In this study, a pentaerythritol tetraacrylate-based crosslinked-PC has been successful synthesized. In comparison with the comb-like-PC, the crosslinked-PC exhibited a higher dispersive capacity. At the dosage of 0.6% bwoc, the fluidity of the cement/crosslinked-PC paste was about 340 mm, which was 40~50 mm larger than the cement/comb-like-PC paste. The dispersion retention capacity of the cement/crosslinked-PC paste was observed to be much superior due to higher adsorbed amounts on the cement particles. Moreover, the cement/crosslinked-PC paste exhibited the initial and final setting durations of 196 and 356 min, respectively, which indicated an enhancement of 18 and 68 min compared to the cement/comb-like paste.

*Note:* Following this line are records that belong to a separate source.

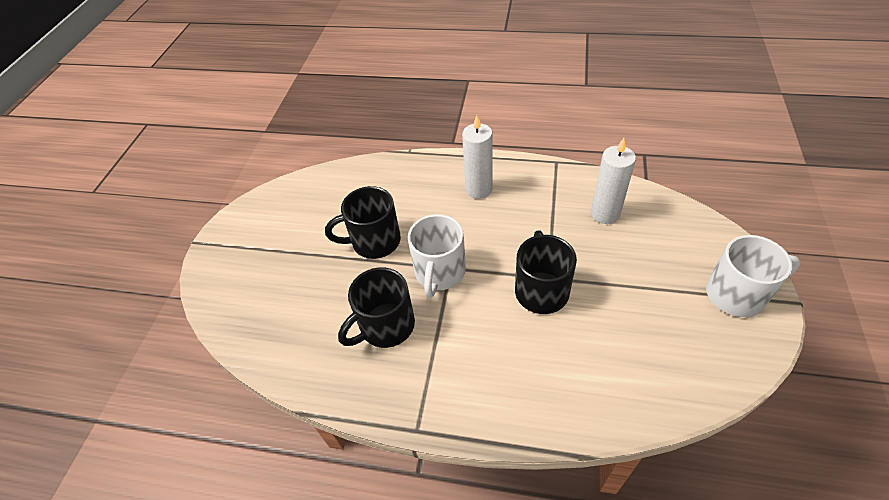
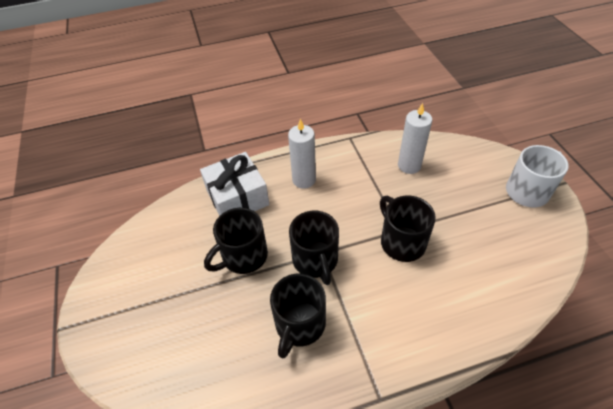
camera: 30 degrees left, 0 degrees up
white mug [408,214,466,298] -> black mug [289,211,339,285]
none -> white gift [200,152,270,216]

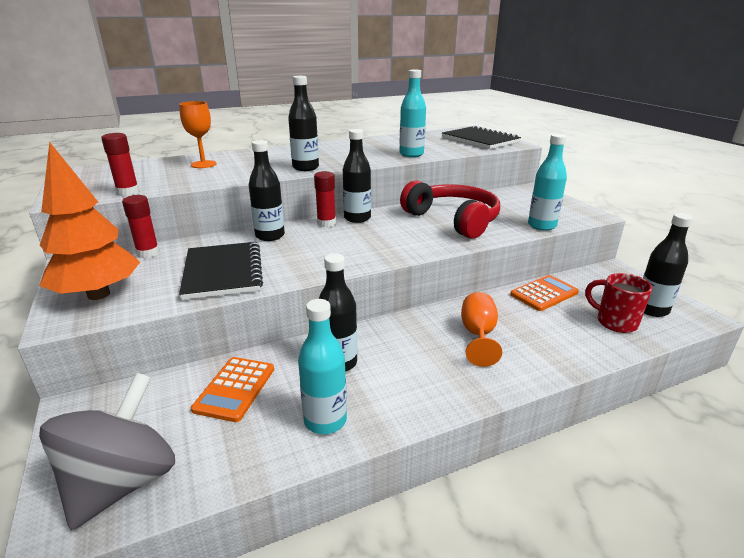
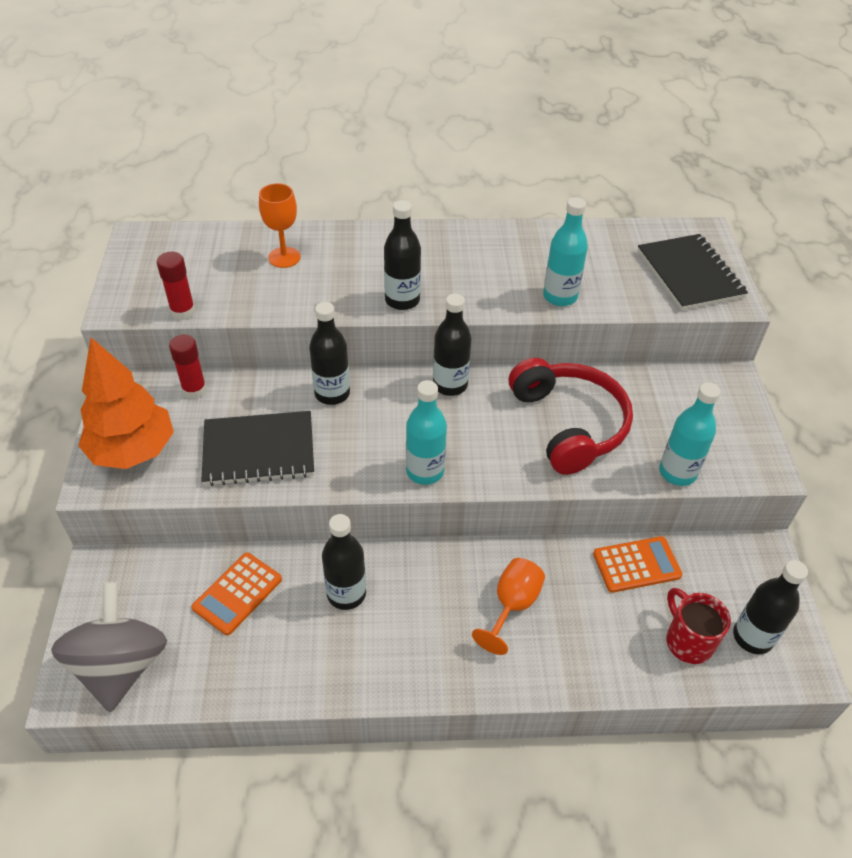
camera: 20 degrees right, 20 degrees up
grey spinning top [39,373,175,530] -> grey spinning top turned 45 degrees counterclockwise [51,582,167,712]
black notebook [179,242,263,300] -> black notebook turned 75 degrees clockwise [201,411,314,486]
turquoise bottle [298,299,347,434] -> turquoise bottle moved to [406,380,447,485]
red glue stick [314,171,336,227] -> none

The crosslinked copolymers exhibit a stronger retardation effect than the comb-like copolymers due to their enhanced adsorbed amounts and stronger steric hindrance effect. Moreover, the compressive strengths of the cement/crosslinked-PC were similar and the highest compressive strength of 60 MPa was obtained at the dosage of 0.2% bwoc. Thus, it is feasible to improve the dispersive capacity and the dispersion retention capacity of PC by changing the molecular structure from comb-like to slightly crosslinked. The findings reported in this study exhibit the potential for expanding the preparation method of the PCs.